Last Sunday saw Federer weep in joy after winning the French Open, the elusive Grand Slam that Nadal had stopped him from winning in the last three Roland Garros finals.
“Now I can play in peace at last,” the Swiss said, and no one can rob him of this emotional triumph, which came after he had persevered through a virus infection and poor form in the past two years.
Yet, without Nadal playing a role, perhaps he would never have experienced such a magical moment.
He might have just won the French Open on a trot in any given year of this decade, and not placed much value on the title. But the way Nadal has tormented him since 2006 made Federer’s victory one that he would savour forever.
Yet, Nadal should not be perceived as a villain to Federer’s artistry. Indeed, he is every bit as heroic as the Swiss.
Yes, their styles are polar opposites. Federer’s fluent and fluid shot-making can be likened to jazz music – intricate, improvisational and impressive.
Nadal, on the other hand, plays more akin to rock music – bludgeoning strokes retrieved from depths of the court never reached before, and returned equally improbably in the form of jaw-dropping winners.

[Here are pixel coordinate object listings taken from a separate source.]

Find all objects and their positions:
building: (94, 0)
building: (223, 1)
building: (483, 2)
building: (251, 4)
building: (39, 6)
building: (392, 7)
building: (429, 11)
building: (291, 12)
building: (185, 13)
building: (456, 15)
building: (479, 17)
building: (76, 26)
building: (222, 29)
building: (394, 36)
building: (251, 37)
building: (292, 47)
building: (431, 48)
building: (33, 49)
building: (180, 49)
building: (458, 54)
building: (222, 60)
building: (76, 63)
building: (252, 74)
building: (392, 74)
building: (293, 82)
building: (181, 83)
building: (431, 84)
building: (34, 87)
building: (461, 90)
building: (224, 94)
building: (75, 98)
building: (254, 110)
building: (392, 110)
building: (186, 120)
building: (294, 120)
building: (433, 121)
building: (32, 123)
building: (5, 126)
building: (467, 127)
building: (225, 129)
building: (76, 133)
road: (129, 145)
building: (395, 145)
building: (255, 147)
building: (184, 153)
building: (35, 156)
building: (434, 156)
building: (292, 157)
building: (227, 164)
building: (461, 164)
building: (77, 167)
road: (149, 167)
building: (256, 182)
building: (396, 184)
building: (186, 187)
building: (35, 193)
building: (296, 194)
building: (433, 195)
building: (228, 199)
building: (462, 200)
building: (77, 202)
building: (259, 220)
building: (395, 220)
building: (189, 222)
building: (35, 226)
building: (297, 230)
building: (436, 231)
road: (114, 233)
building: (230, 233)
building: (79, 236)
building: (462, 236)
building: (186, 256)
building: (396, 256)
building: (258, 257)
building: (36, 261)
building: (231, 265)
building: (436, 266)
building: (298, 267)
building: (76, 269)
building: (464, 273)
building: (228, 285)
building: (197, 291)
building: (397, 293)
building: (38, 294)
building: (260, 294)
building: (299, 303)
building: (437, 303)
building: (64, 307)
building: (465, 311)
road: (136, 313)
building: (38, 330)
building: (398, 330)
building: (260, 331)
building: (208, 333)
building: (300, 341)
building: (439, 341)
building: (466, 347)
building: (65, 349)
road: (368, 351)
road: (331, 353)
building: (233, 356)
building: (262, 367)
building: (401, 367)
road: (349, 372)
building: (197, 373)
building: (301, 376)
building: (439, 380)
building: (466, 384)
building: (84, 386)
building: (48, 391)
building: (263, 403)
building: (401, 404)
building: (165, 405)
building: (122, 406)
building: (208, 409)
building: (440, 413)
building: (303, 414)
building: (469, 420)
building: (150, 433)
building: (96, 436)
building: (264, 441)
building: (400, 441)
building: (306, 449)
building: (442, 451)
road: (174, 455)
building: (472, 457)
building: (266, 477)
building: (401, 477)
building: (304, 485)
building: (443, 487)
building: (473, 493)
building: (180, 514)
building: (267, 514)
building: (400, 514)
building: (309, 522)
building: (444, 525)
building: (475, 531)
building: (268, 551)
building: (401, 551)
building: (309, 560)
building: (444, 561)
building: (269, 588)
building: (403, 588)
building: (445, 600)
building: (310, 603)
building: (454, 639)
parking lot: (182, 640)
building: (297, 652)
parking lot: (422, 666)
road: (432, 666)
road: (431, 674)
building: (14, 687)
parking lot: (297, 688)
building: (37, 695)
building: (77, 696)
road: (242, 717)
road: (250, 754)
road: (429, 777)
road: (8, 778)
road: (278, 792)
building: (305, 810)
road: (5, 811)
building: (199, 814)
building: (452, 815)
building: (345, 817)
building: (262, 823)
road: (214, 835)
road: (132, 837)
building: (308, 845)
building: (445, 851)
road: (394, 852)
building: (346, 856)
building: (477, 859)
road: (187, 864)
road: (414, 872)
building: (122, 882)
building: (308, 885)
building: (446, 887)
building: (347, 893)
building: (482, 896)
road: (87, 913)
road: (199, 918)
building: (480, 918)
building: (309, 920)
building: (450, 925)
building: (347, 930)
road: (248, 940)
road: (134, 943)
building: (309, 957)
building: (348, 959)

It is wrong for fans to love one and hate the other. They are missing the crucial point of an enduring rivalry which pushes the limits of tennis.

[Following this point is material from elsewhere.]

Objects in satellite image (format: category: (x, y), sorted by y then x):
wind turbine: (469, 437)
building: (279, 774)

Now, to beat either player, other professionals have to elevate their craft, ensuring pinpoint accuracy for every shot.
Yet, it is the gracious manner in which both Federer and Nadal accepted those rare losses that elevates them above the petulant footballers (think Cristiano Ronaldo) or the moody basketballers (Kobe Bryant).
Like what Nadal said after his shock fourth-round French Open loss two weeks ago: “Sometimes you need a defeat to give the value to your victories.”
Wise words from a mere 23-year-old. Indeed, it is time that sports fans say that they have had enough of drug cheats, ill-tempered outbursts, nasty feuds and sheer petulance among top athletes this decade.
For Federer and Nadal have shown how respect and humility make better sportsmen.